_Task description_: The reply should reproduce every line of the data below word for word, minus any images.

_Exercise materials_:
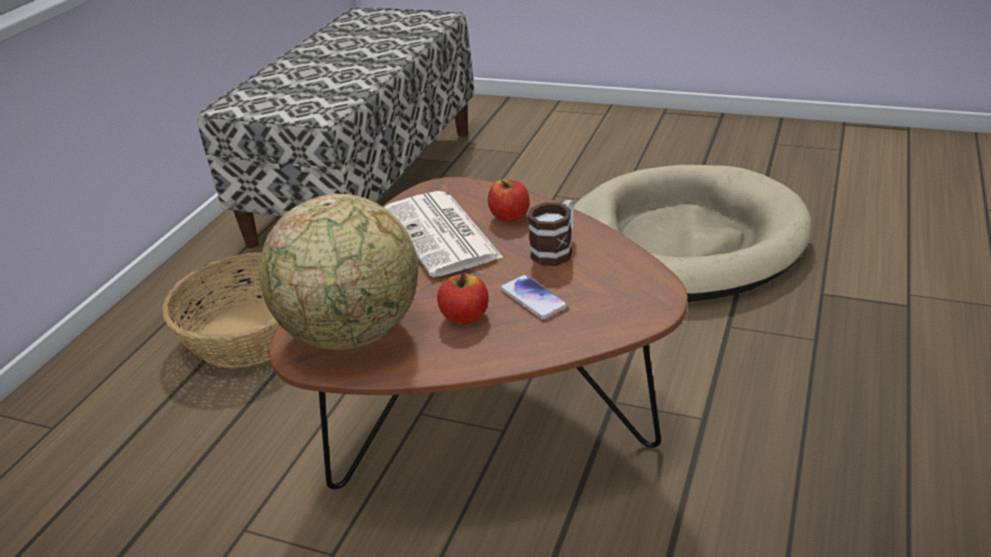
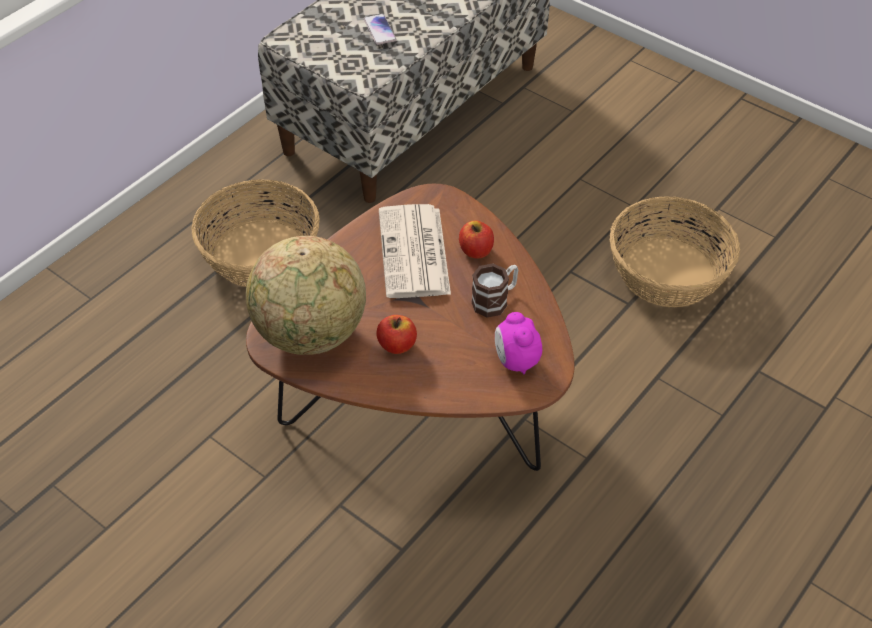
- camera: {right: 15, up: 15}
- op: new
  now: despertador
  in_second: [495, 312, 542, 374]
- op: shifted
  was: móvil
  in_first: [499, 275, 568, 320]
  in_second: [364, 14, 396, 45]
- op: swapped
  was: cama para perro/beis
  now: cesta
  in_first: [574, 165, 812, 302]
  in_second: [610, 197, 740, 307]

_Result_:
- camera: {right: 15, up: 15}
- op: new
  now: despertador
  in_second: [495, 312, 542, 374]
- op: shifted
  was: móvil
  in_first: [499, 275, 568, 320]
  in_second: [364, 14, 396, 45]
- op: swapped
  was: cama para perro/beis
  now: cesta
  in_first: [574, 165, 812, 302]
  in_second: [610, 197, 740, 307]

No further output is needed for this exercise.